→ DIRECTIONS:
What you return must match the listing below line for line, minus its pictures.

→ DATA:
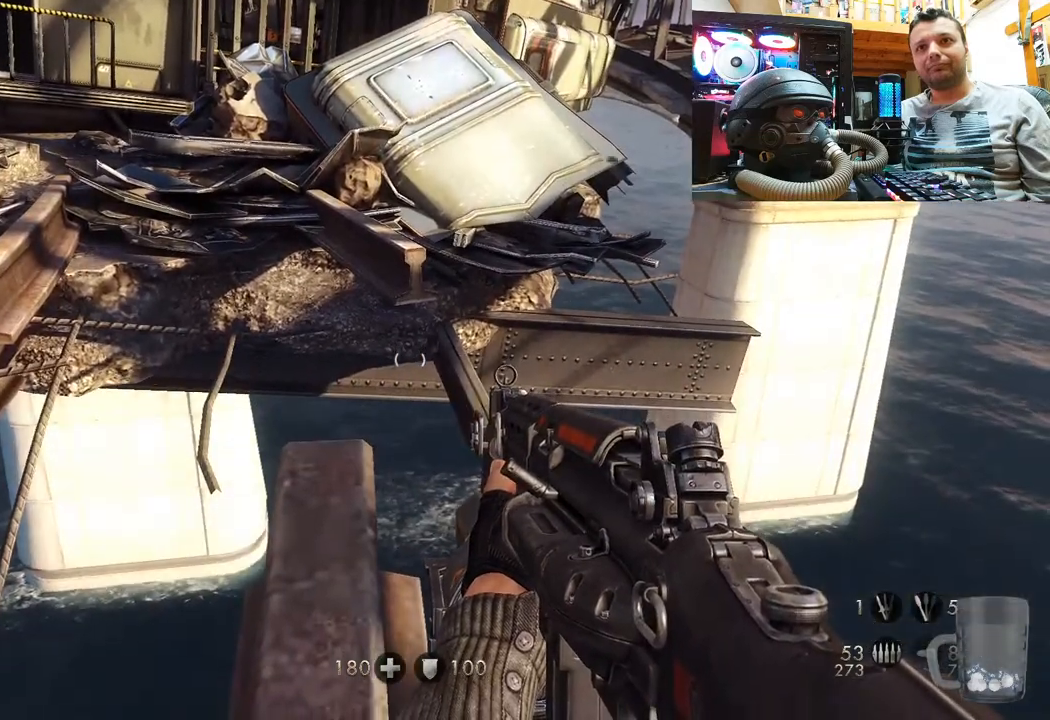
{"buttons": [], "left_stick": "center", "right_stick": "left", "events": [[217, "right_stick", "down"], [500, "right_stick", "left"]]}
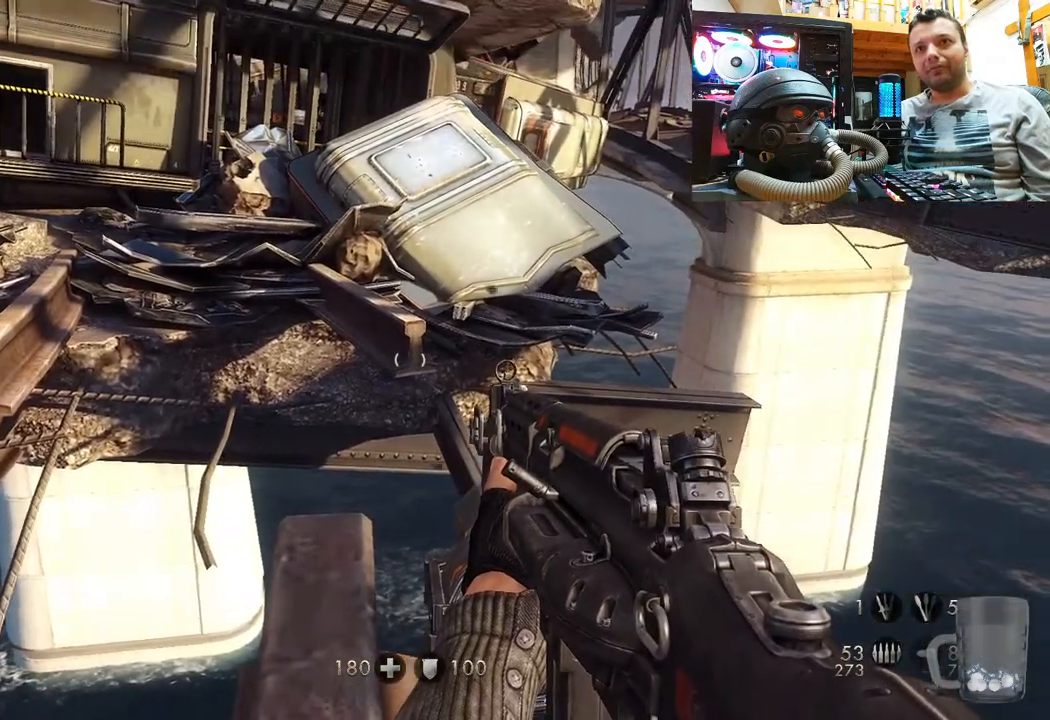
{"buttons": [], "left_stick": "center", "right_stick": "up-left", "events": [[367, "right_stick", "up-left"]]}
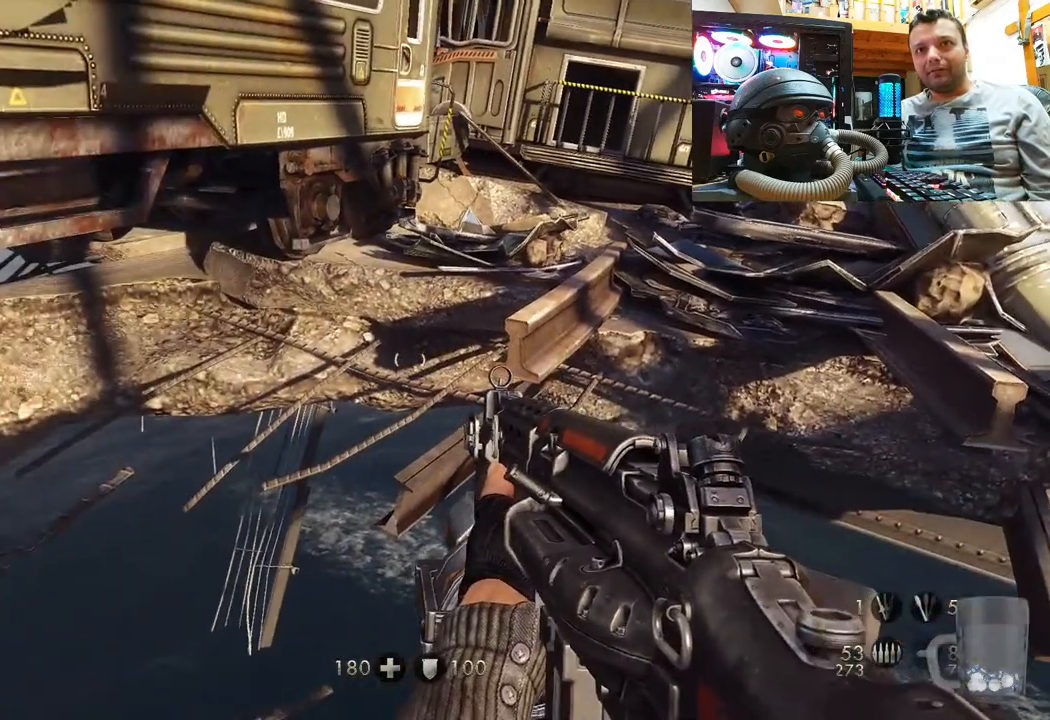
{"buttons": [], "left_stick": "center", "right_stick": "left", "events": [[500, "right_stick", "left"]]}
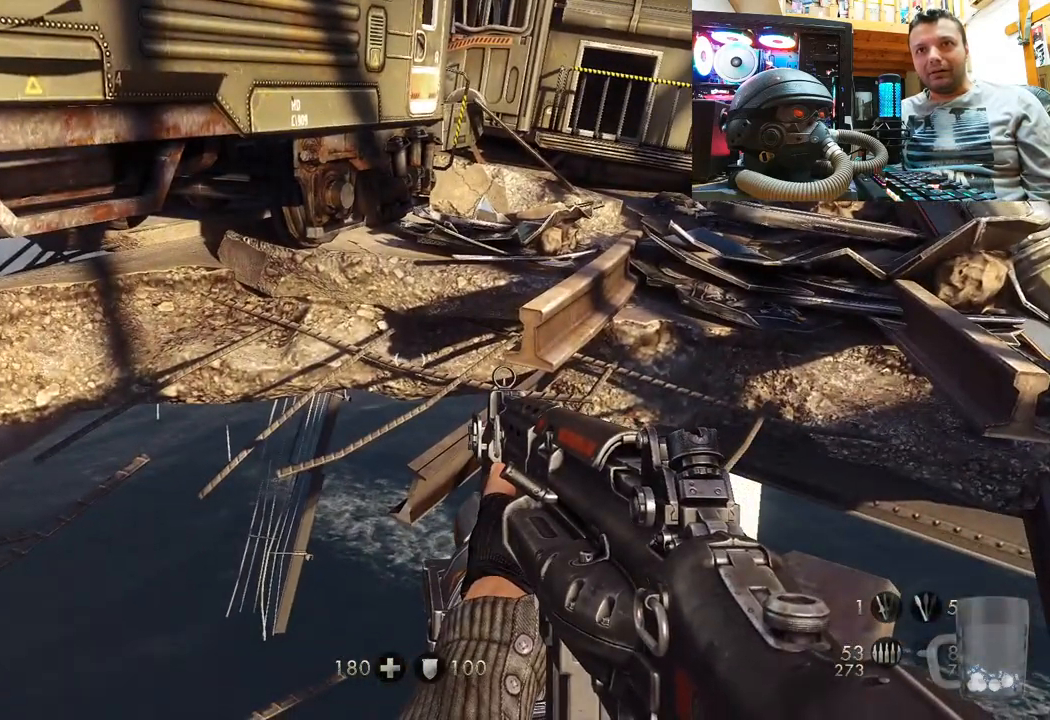
{"buttons": [], "left_stick": "center", "right_stick": "left", "events": []}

→ YOUR SOLUTION:
{"buttons": [], "left_stick": "center", "right_stick": "left", "events": [[217, "right_stick", "down"], [500, "right_stick", "left"]]}
{"buttons": [], "left_stick": "center", "right_stick": "up-left", "events": [[367, "right_stick", "up-left"]]}
{"buttons": [], "left_stick": "center", "right_stick": "left", "events": [[500, "right_stick", "left"]]}
{"buttons": [], "left_stick": "center", "right_stick": "left", "events": []}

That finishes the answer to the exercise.